In the event of a crisis, the acquisition would open up the possibility for China to politically instrumentalise part of Germany’s as well as Europe’s critical infrastructure, it says. The economy ministry and the four ministries led by the liberal Free Democrats joined in drawing up the note, according to the sources.
Scholz, a former mayor of Hamburg, has once again asserted his will against his coalition partners, the Greens and the Free Democrats. After pushing through a nuclear power extension single-handedly last week, the Cosco move fuels discord at home and among European allies who are against the Chinese investment and already see Scholz as increasingly isolated.
Scholz is scheduled to travel to China next week.
HHLA Welcomes The Payoff
HHLA, which is majority-owned by the city of Hamburg and one of the main users of the port, welcomed the deal.

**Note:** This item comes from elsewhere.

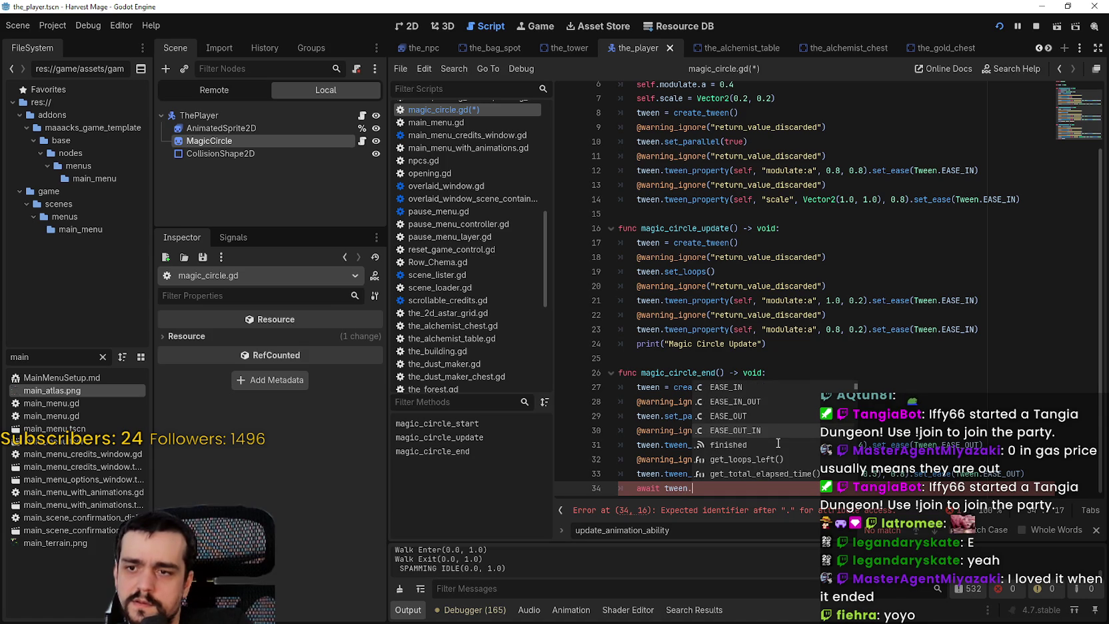
left_click(778, 443)
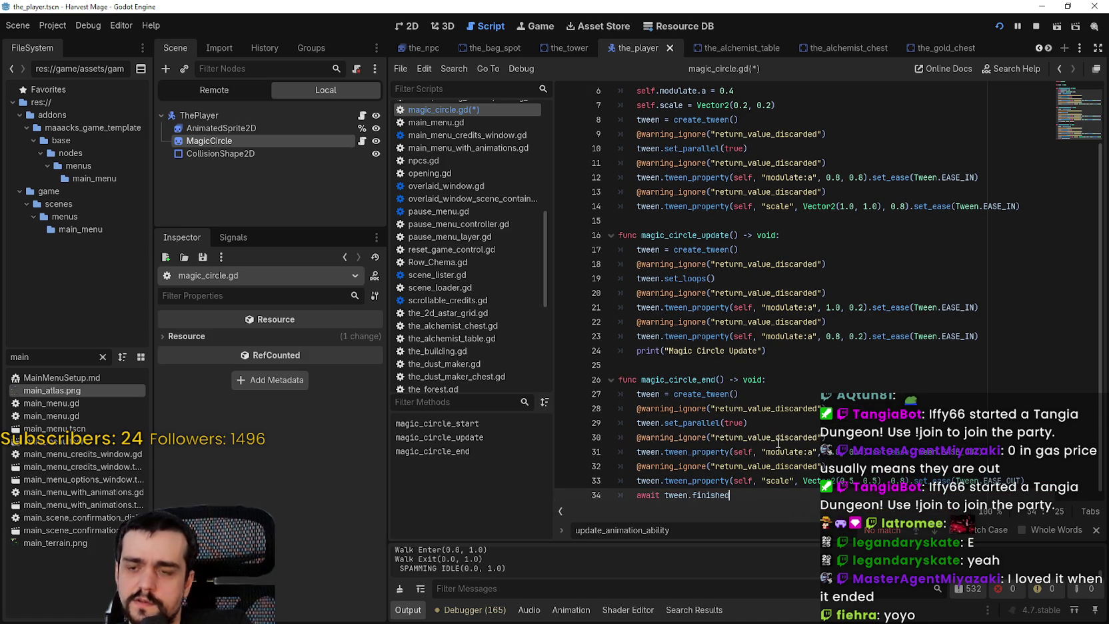
type(".")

“We appreciate that a solution has been found in objective and constructive talks with the federal government,” said Angela Titzrath, chairwoman of HHLA’s executive board.
It was working on finding an agreement with Cosco on the new conditions in a timely manner, she said.
With the original 35% deal, the German logistics firm had wanted to tie its long-standing shipping customer to Hamburg port in the face of fierce international competition.
In a filing posted in the Hong Kong stock exchange, Cosco Shipping Ports said it has not received the formal decision from the German ministry of economics and energy and will consider the conditions after the ministry has delivered its decision.
A German government source told Reuters that the Chinese company had agreed to the deal.
Chinese foreign ministry spokesperson Wang Wenbin, asked about the deal, said on Wednesday that China hoped “relevant parties would see pragmatic cooperation between China and Germany rationally (and) stop gratuitous hype,” without giving further details.
Supporters of the HHLA deal say it will allow Hamburg to keep pace with rival ports that are also vying for Chinese trade and some of which are partly owned by Cosco.